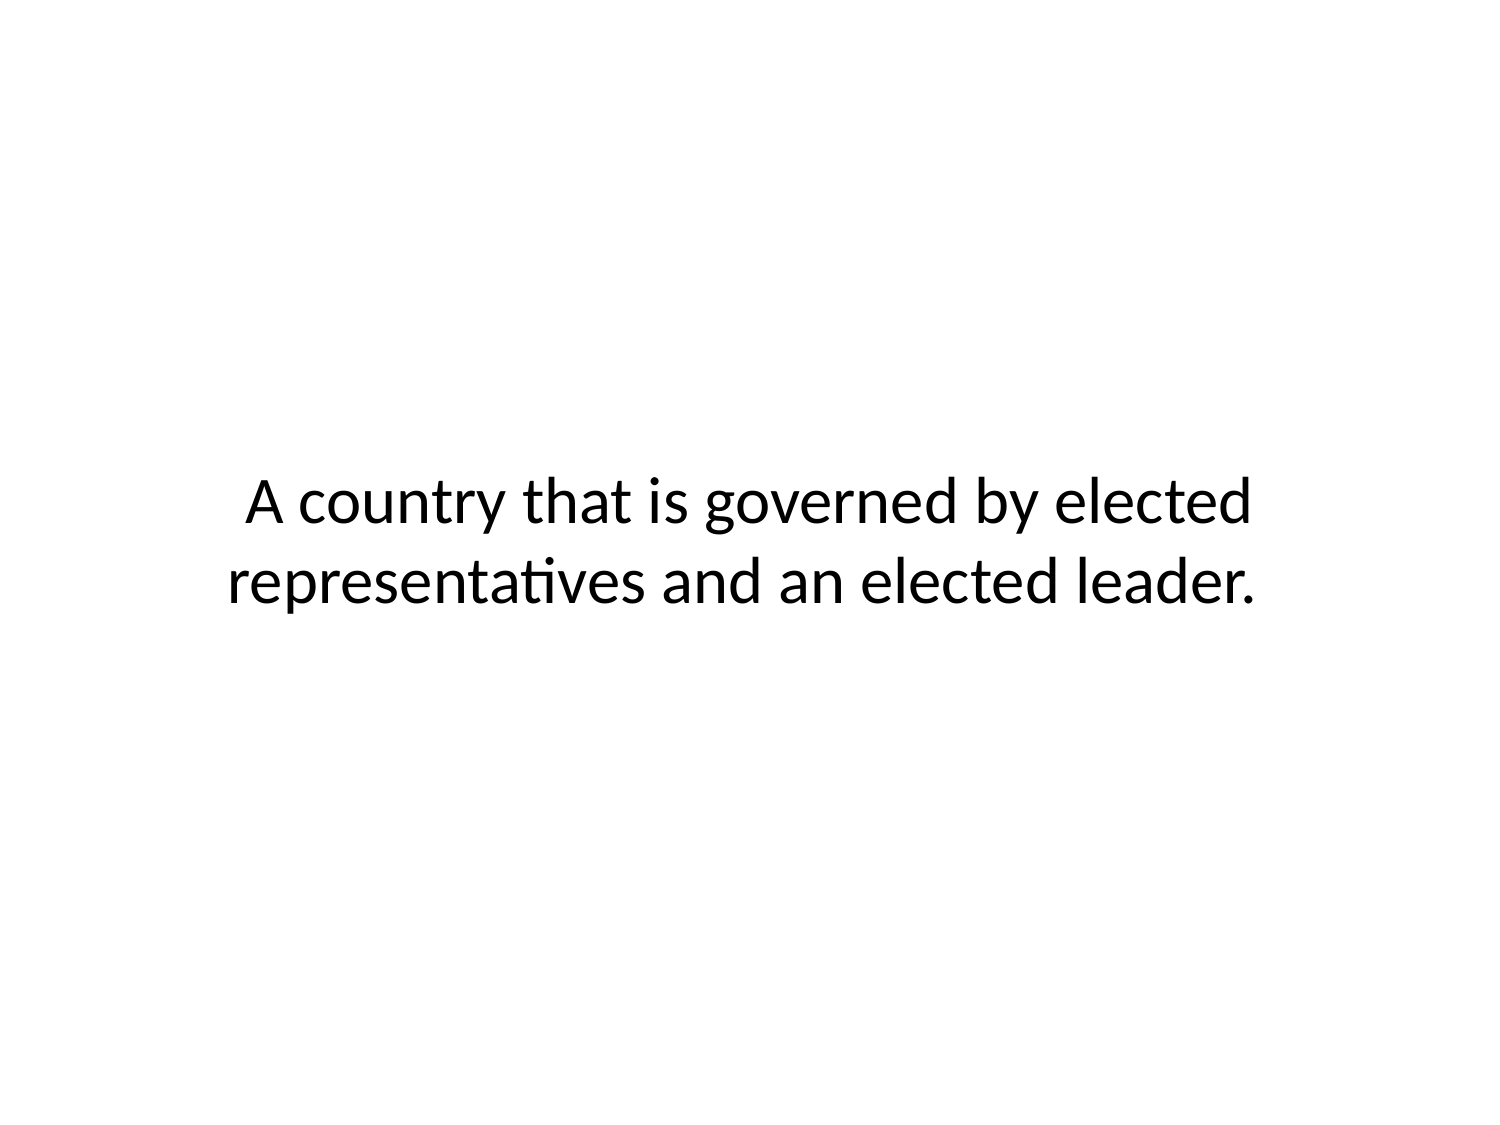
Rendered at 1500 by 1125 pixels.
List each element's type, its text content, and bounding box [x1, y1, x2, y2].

list A country that is governed by elected representatives and an elected leader. [75, 262, 1425, 1005]
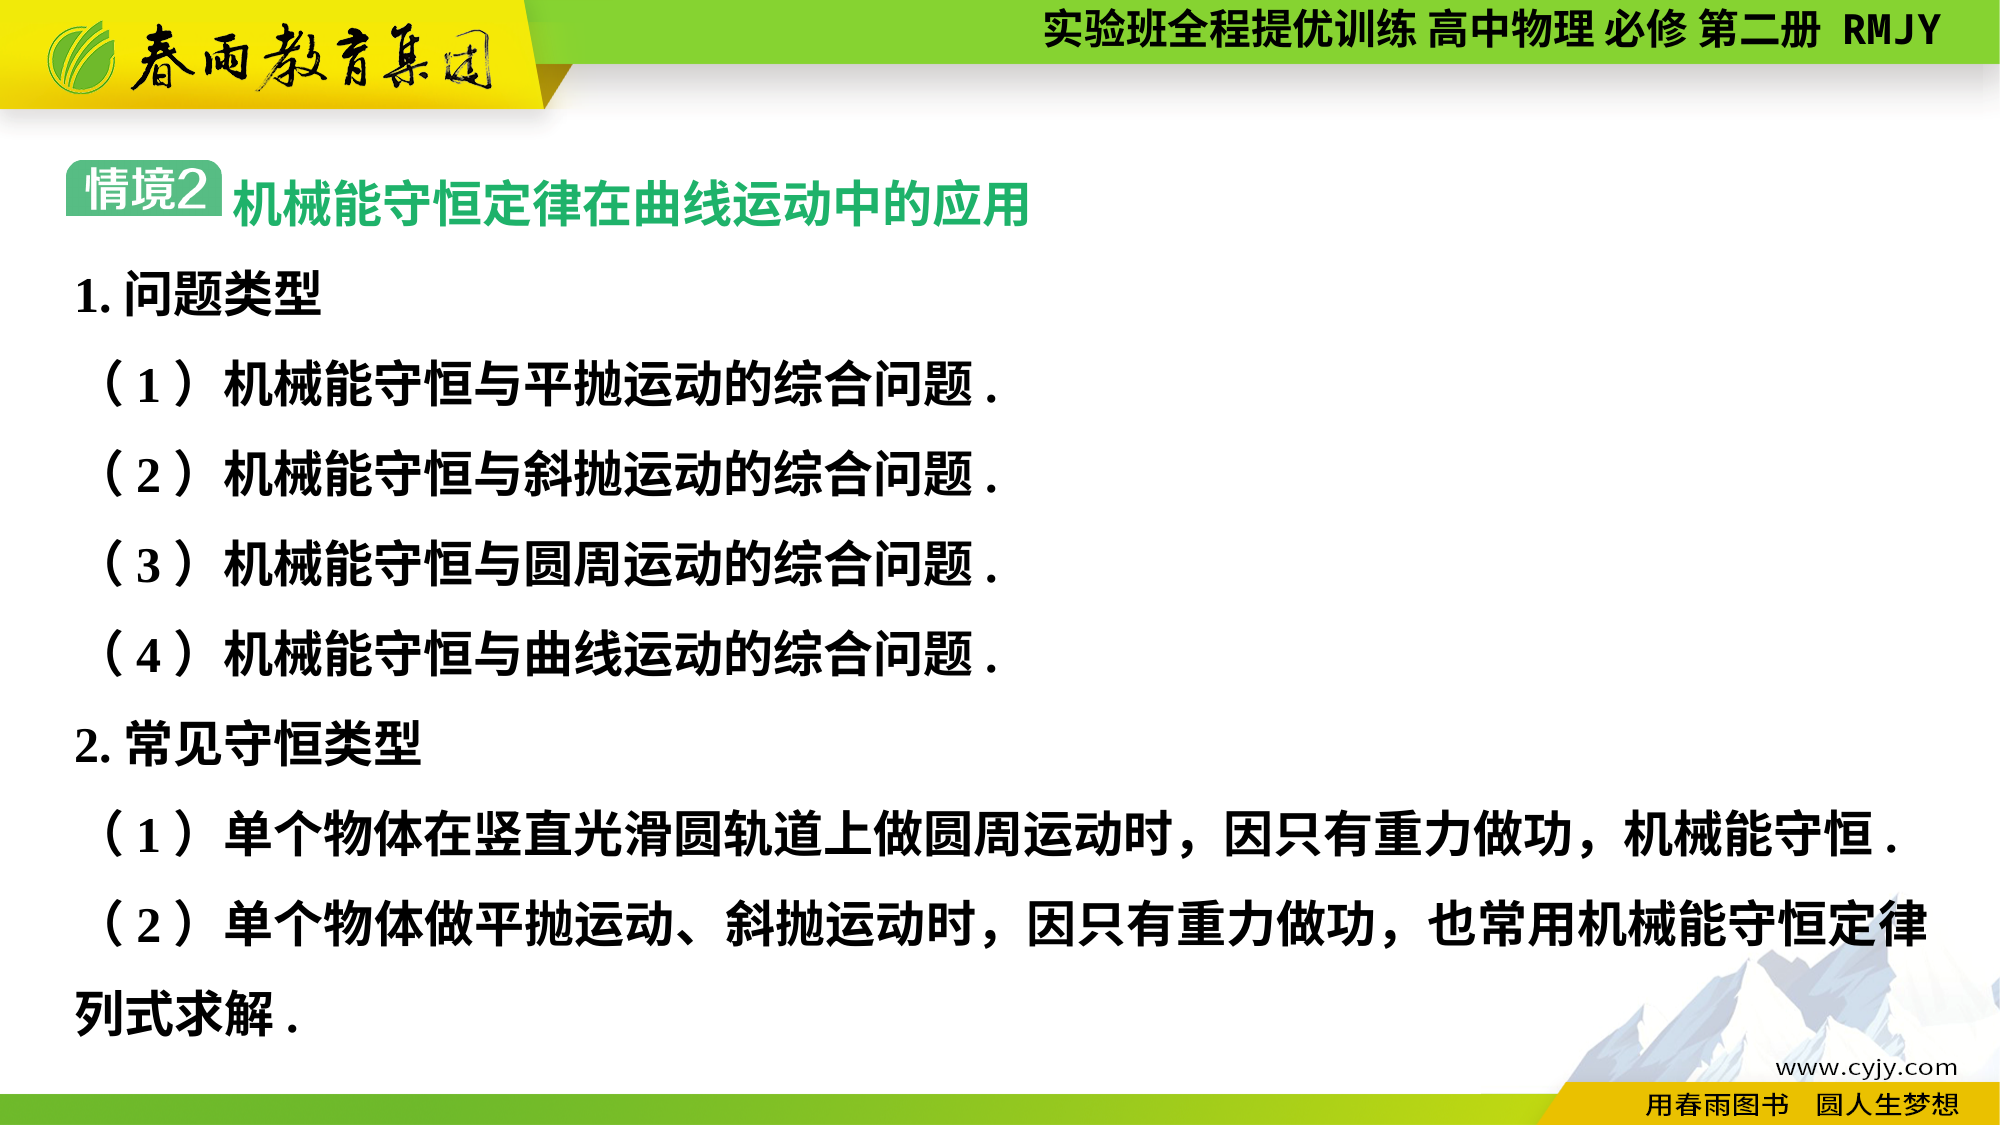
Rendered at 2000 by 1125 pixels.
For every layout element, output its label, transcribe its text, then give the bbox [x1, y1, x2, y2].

picture [0, 0, 2000, 1125]
list 机械能守恒定律在曲线运动中的应用 1.问题类型 （1）机械能守恒与平抛运动的综合问题. （2）机械能守恒与斜抛运动的综合问题. （3）机械能守恒与圆周运动的综合问题. （4）机械能守恒与曲线运动的综合问题. 2.常见守恒类型 （1）单个物体在竖直光滑圆轨道上做圆周运动时，因只有重力做功，机械能守恒. （2）单个物体做平抛运动、斜抛运动时，因只有重力做功，也常用机械能守恒定律列式求解. [59, 134, 1944, 1059]
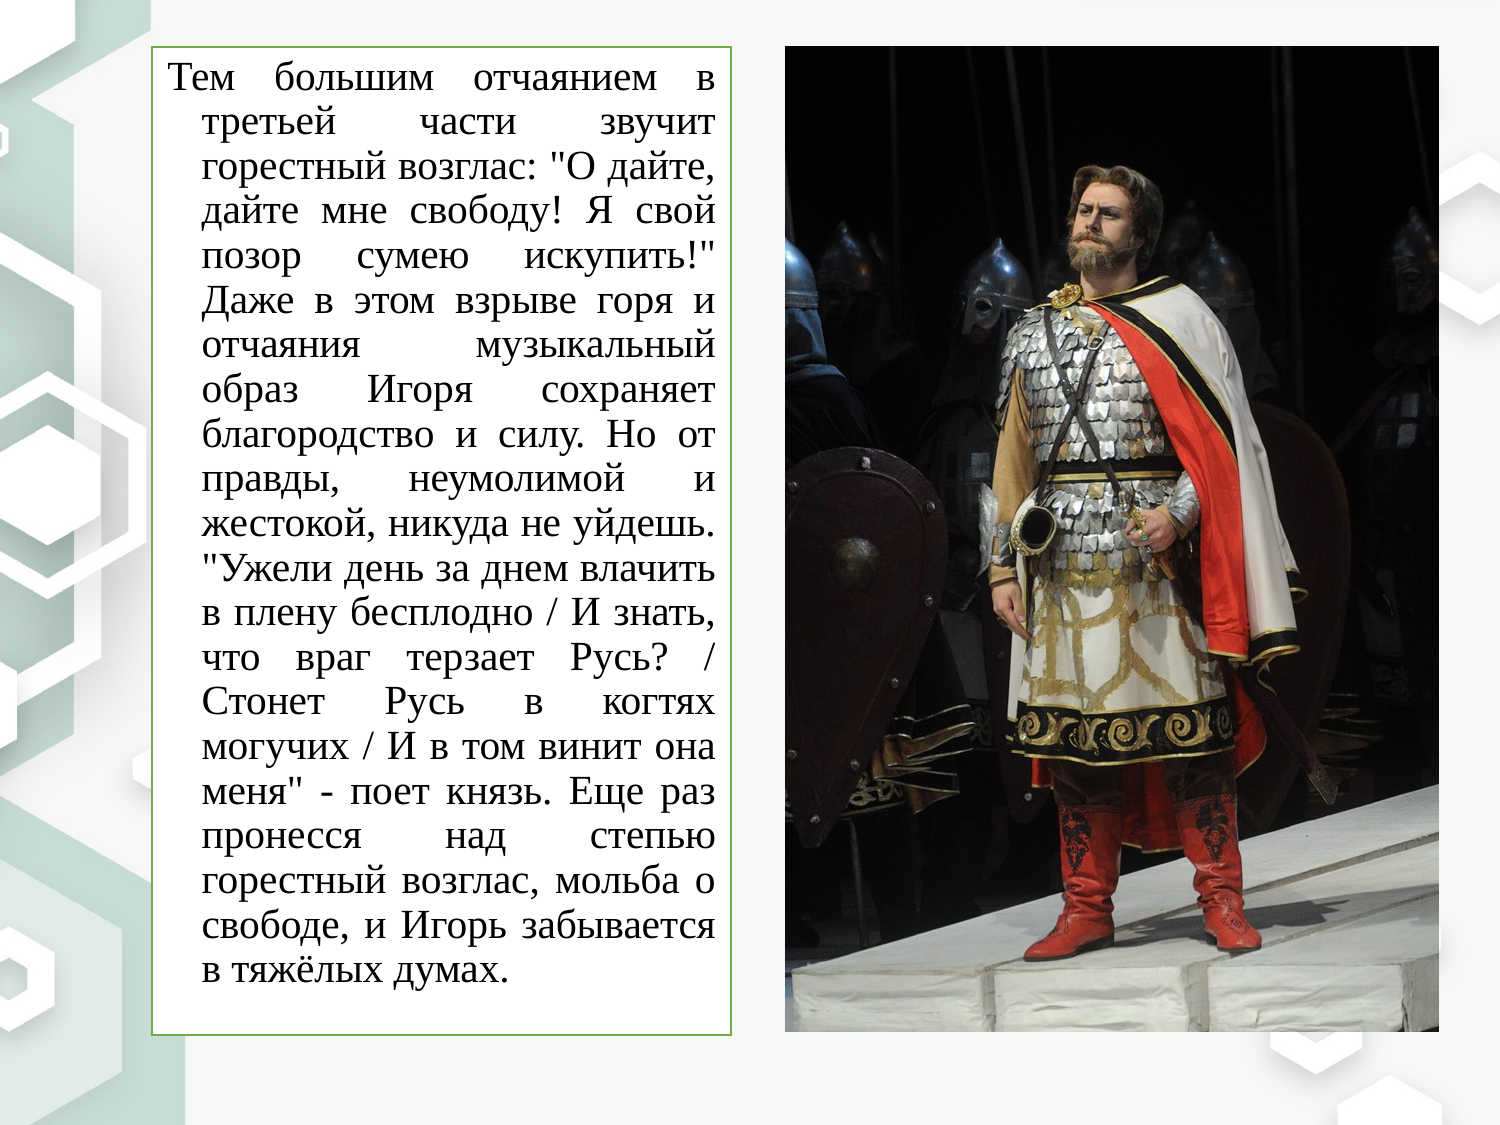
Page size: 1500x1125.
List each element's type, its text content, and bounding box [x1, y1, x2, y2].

picture [0, 0, 1500, 1125]
list Тем большим отчаянием в третьей части звучит горестный возглас: "О дайте, дайте мне свободу! Я свой позор сумею искупить!" Даже в этом взрыве горя и отчаяния музыкальный образ Игоря сохраняет благородство и силу. Но от правды, неумолимой и жестокой, никуда не уйдешь. "Ужели день за днем влачить в плену бесплодно / И знать, что враг терзает Русь? / Стонет Русь в когтях могучих / И в том винит она меня" - поет князь. Еще раз пронесся над степью горестный возглас, мольба о свободе, и Игорь забывается в тяжёлых думах. [151, 46, 732, 1036]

EXERCISE DIRECTIONS — Omitting all pictures, restate exactly the lines of the material from its start through the line that contains "Page size: 1500x1125.".

RESPONSE TO THIS EXERCISE —
Rendered at 1500 by 1125 pixels.
List each element's type, its text content, and bounding box [x1, y1, x2, y2].

list A country that is governed by elected representatives and an elected leader. [75, 262, 1425, 1005]
Rendered at 2000 by 1125 pixels.
For every layout element, output its label, transcribe its text, then give the bbox [x1, y1, x2, y2].

picture [0, 0, 2000, 1125]
list 机械能守恒定律在曲线运动中的应用 1.问题类型 （1）机械能守恒与平抛运动的综合问题. （2）机械能守恒与斜抛运动的综合问题. （3）机械能守恒与圆周运动的综合问题. （4）机械能守恒与曲线运动的综合问题. 2.常见守恒类型 （1）单个物体在竖直光滑圆轨道上做圆周运动时，因只有重力做功，机械能守恒. （2）单个物体做平抛运动、斜抛运动时，因只有重力做功，也常用机械能守恒定律列式求解. [59, 134, 1944, 1059]
Page size: 1500x1125.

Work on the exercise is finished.